BEGIN Data to use

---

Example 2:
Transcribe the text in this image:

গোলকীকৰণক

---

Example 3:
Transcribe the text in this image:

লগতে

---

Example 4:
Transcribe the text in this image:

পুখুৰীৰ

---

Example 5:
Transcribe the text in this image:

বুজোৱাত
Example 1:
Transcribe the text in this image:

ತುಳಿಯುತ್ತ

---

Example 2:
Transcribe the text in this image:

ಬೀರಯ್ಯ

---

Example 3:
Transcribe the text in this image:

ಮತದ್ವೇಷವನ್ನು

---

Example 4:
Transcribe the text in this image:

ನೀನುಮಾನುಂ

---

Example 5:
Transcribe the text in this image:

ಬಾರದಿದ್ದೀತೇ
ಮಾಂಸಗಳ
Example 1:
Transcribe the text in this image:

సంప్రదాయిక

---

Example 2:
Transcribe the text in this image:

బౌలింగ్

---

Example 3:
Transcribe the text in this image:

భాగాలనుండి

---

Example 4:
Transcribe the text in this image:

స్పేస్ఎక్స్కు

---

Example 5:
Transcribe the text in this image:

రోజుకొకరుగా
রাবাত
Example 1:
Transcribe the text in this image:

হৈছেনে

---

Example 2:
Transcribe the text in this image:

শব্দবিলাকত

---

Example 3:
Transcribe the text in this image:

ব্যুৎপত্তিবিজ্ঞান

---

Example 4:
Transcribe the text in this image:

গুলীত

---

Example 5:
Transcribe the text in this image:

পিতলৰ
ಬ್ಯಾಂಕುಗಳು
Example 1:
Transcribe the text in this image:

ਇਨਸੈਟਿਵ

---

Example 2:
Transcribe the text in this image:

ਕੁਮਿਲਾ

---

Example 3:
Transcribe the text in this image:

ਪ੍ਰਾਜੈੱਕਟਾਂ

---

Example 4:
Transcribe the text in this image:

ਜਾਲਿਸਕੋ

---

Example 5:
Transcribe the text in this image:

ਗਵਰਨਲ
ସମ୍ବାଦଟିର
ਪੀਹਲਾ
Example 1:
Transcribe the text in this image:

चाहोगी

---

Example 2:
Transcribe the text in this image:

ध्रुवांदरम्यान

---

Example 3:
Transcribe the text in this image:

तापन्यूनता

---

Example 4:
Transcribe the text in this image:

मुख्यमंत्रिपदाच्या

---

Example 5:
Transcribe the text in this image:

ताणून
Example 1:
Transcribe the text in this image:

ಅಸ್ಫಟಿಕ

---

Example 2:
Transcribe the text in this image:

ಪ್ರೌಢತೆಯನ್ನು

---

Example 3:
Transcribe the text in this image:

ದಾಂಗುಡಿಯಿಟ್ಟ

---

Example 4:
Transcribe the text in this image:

END Data to use

**Short problem:**
Write out every line of the data above again, character for character, with nothing left out or changed.

**Exercise answer:**
---

Example 2:
Transcribe the text in this image:

গোলকীকৰণক

---

Example 3:
Transcribe the text in this image:

লগতে

---

Example 4:
Transcribe the text in this image:

পুখুৰীৰ

---

Example 5:
Transcribe the text in this image:

বুজোৱাত
Example 1:
Transcribe the text in this image:

ತುಳಿಯುತ್ತ

---

Example 2:
Transcribe the text in this image:

ಬೀರಯ್ಯ

---

Example 3:
Transcribe the text in this image:

ಮತದ್ವೇಷವನ್ನು

---

Example 4:
Transcribe the text in this image:

ನೀನುಮಾನುಂ

---

Example 5:
Transcribe the text in this image:

ಬಾರದಿದ್ದೀತೇ
ಮಾಂಸಗಳ
Example 1:
Transcribe the text in this image:

సంప్రదాయిక

---

Example 2:
Transcribe the text in this image:

బౌలింగ్

---

Example 3:
Transcribe the text in this image:

భాగాలనుండి

---

Example 4:
Transcribe the text in this image:

స్పేస్ఎక్స్కు

---

Example 5:
Transcribe the text in this image:

రోజుకొకరుగా
রাবাত
Example 1:
Transcribe the text in this image:

হৈছেনে

---

Example 2:
Transcribe the text in this image:

শব্দবিলাকত

---

Example 3:
Transcribe the text in this image:

ব্যুৎপত্তিবিজ্ঞান

---

Example 4:
Transcribe the text in this image:

গুলীত

---

Example 5:
Transcribe the text in this image:

পিতলৰ
ಬ್ಯಾಂಕುಗಳು
Example 1:
Transcribe the text in this image:

ਇਨਸੈਟਿਵ

---

Example 2:
Transcribe the text in this image:

ਕੁਮਿਲਾ

---

Example 3:
Transcribe the text in this image:

ਪ੍ਰਾਜੈੱਕਟਾਂ

---

Example 4:
Transcribe the text in this image:

ਜਾਲਿਸਕੋ

---

Example 5:
Transcribe the text in this image:

ਗਵਰਨਲ
ସମ୍ବାଦଟିର
ਪੀਹਲਾ
Example 1:
Transcribe the text in this image:

चाहोगी

---

Example 2:
Transcribe the text in this image:

ध्रुवांदरम्यान

---

Example 3:
Transcribe the text in this image:

तापन्यूनता

---

Example 4:
Transcribe the text in this image:

मुख्यमंत्रिपदाच्या

---

Example 5:
Transcribe the text in this image:

ताणून
Example 1:
Transcribe the text in this image:

ಅಸ್ಫಟಿಕ

---

Example 2:
Transcribe the text in this image:

ಪ್ರೌಢತೆಯನ್ನು

---

Example 3:
Transcribe the text in this image:

ದಾಂಗುಡಿಯಿಟ್ಟ

---

Example 4:
Transcribe the text in this image:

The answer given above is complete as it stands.